Era difícil de creer. Un par de lecciones exprés de japonés, algunas clases extra en la escuela para mejorar sus notas y muy poco sentido común fueron todo lo que necesitó para conseguir la beca. «Tuve suerte», pensó. «Mucha suerte de hecho.» Porque, en verdad, no nada se le había perdido en Japón. Hasta hace dos meses, su vida transcurría con normalidad en su país de origen, iba a la escuela, tenía algunos amigos y trataba de no complicarse demasiado la existencia. Nunca se había planteado viajar a otro país, en todo caso lo haría en vacaciones; pero la idea de ir a Japón nunca se le cruzó por la cabeza. Aún hoy, no recordaba ninguna razón particular que lo llevara a decantarse por el país del sol naciente en lugar de otro. Aplicó porque no tenía nada que perder, porque quería probar los límites de suerte, porque, como la mayoría de los chicos de su edad, esperaba que un evento extraordinario transformara su vida y le diera sentido.

Por lo tanto, el estar parado aquí y ahora, en la que sería su nueva escuela por el siguiente año en la ciudad de Osaka, para él era más un milagro que otra cosa.
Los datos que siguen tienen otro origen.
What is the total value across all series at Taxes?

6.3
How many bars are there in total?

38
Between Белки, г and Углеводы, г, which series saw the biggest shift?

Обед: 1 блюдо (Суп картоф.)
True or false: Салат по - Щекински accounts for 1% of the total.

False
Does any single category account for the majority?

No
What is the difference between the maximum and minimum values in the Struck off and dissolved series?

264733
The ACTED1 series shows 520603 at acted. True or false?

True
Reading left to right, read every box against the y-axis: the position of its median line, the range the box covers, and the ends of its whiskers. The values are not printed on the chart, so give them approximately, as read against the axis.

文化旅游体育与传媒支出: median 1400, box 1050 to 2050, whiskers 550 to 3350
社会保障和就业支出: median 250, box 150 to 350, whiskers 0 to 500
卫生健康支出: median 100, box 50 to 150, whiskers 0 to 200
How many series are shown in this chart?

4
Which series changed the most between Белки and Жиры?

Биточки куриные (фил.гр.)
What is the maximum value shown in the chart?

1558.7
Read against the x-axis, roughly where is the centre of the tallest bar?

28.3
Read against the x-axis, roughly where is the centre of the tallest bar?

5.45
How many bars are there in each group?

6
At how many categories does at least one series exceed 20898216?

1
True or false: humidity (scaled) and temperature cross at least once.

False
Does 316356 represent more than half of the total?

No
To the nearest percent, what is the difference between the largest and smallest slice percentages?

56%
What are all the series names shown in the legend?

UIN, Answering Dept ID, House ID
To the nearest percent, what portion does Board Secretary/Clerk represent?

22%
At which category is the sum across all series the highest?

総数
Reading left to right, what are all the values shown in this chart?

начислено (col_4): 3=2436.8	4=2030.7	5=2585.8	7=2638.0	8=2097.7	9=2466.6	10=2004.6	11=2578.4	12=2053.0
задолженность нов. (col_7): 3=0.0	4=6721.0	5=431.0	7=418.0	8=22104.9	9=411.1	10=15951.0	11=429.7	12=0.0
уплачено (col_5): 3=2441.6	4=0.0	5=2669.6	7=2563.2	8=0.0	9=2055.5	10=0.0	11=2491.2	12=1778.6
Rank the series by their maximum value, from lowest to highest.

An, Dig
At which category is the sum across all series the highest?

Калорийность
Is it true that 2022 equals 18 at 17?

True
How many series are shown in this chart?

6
Avanzó indeciso por el pasillo principal, sintiendo docenas de miradas curiosas sobre su espalda mientras trataba de descifrar que decían los kanji en cada anuncio y cartel que se encontraba a su paso. Eso sólo probaba que la calificación "sobresaliente" en su diploma de japonés era una mentira de proporciones olímpicas, o bien una prueba irrefutable de que tendría talento para otra cosa menos para los idiomas. De pronto le dio por pensar en qué absurdo era haber hecho tanto papeleo en la embajada sólo para que lo soltaran en un país desconocido, así, a la buena de Dios. Eso y qué increíble era no haberse perdido en el camino desde la casa de su familia adoptiva —aquello era también todo un tema— hasta la escuela. Sólo una vez, hace dos días, fueron con él para firmar los papeles y conseguirle el uniforme y los útiles, asumiendo que él recordaría todo el trayecto de poco menos de una hora de un lugar a otro; siempre que, para empezar, supiera llegar a la estación de metro cerca de la casa. Porque su nulo sentido de la orientación era legendario entre sus conocidos e igualmente lo eran las historias de cómo se había perdido de las formas más absurdas en las calles de su ciudad, misma en la que, cabe decirlo, había vivido toda su vida. «Dicen que la mejor manera de conocer un lugar es perderse en él», recordó. «Desde luego, dicha afirmación no tiene validez universal. En lo que a mí respecta...»

Así andaba, sumido en sus cavilaciones. De pronto sintió una mano posarse sobre su hombro.

—¿Estás perdido? —le preguntó una mujer, tal vez una maestra a juzgar por la vestimenta.

—Un poco, sí —confesó él y de paso aprovechó para preguntarle dónde estaba su salón.

—Entonces hoy es tu día de suerte. Yo soy la maestra de historia, Reiko Miyagi.